AIM OF THE TASK
Copy out the records below line for line, keeping every word and number unchanged, but leave out the pictures.

EXERCISE DATA
######

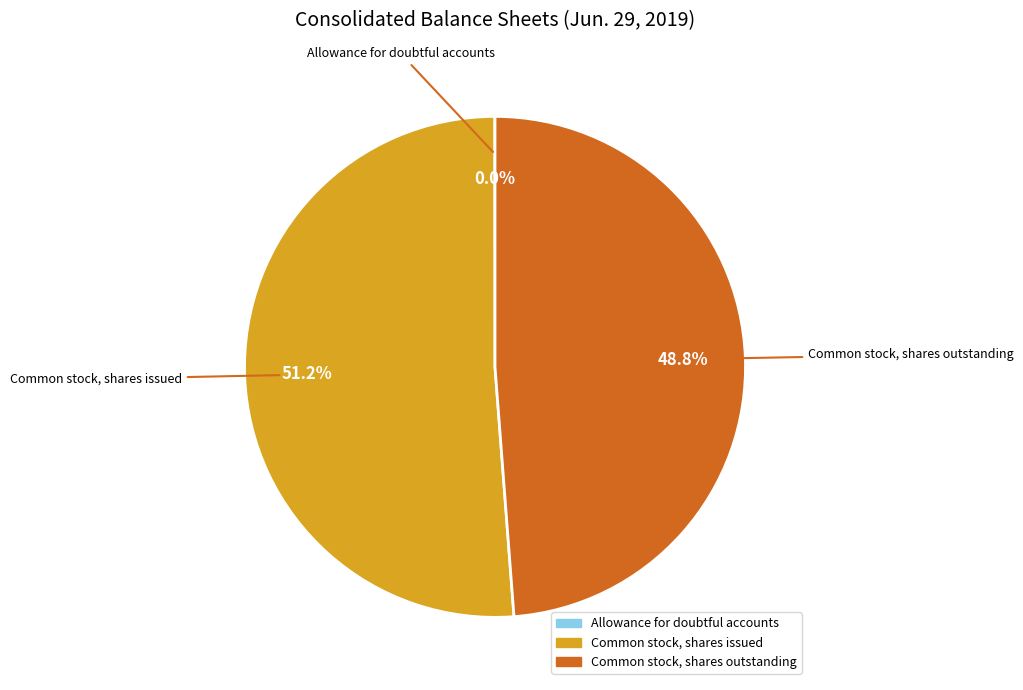

Approximately how many times larger is the value at Common stock, shares outstanding compared to Common stock, shares issued?

1.0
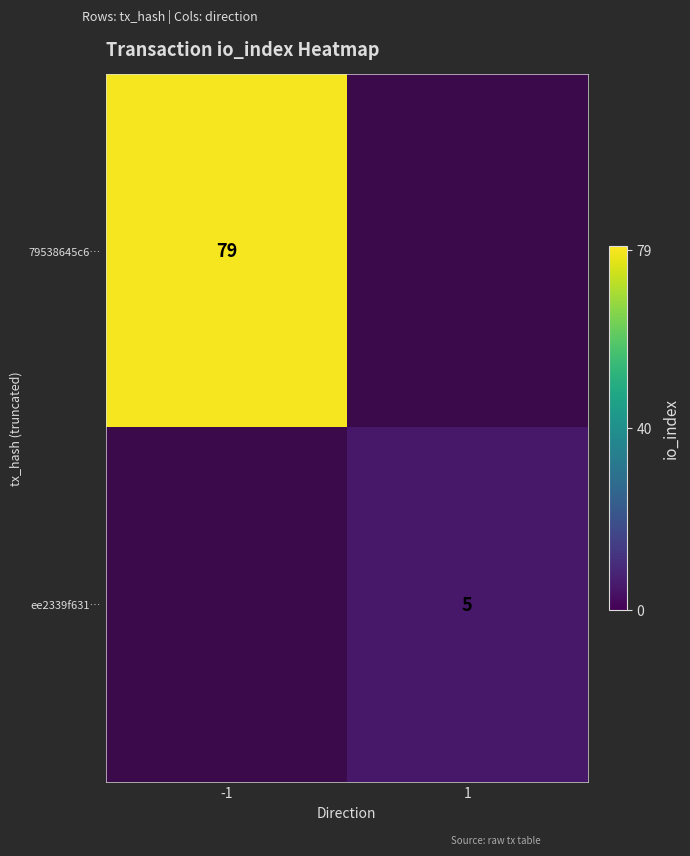

True or false: 79538645c6… has a value of 34 at -1.

False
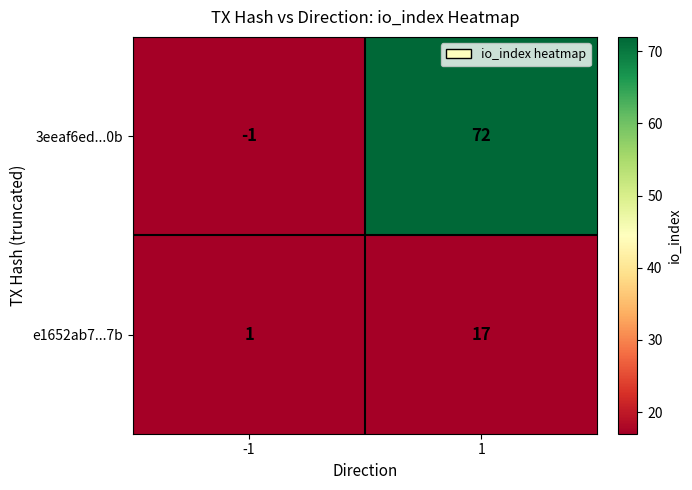

How many categories are shown in the chart?

2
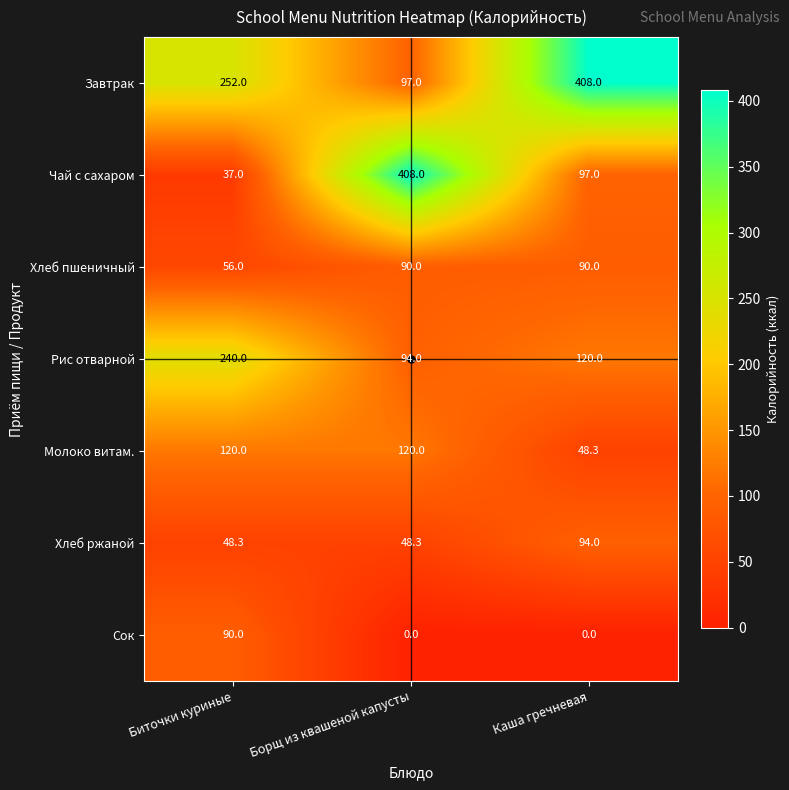

What is the difference between the maximum and minimum values in the Завтрак series?

311.0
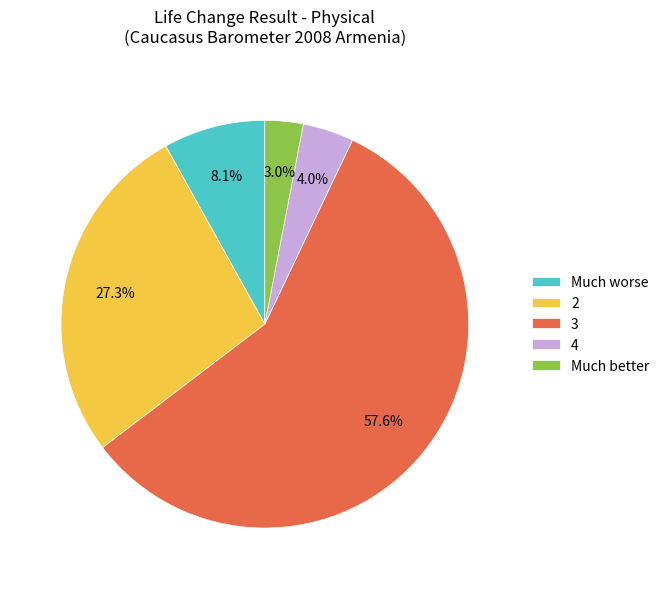

Count the number of slices in the pie.

5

######

RESPONSE TO THIS EXERCISE
Approximately how many times larger is the value at Common stock, shares outstanding compared to Common stock, shares issued?

1.0

True or false: 79538645c6… has a value of 34 at -1.

False

How many categories are shown in the chart?

2

What is the difference between the maximum and minimum values in the Завтрак series?

311.0

Count the number of slices in the pie.

5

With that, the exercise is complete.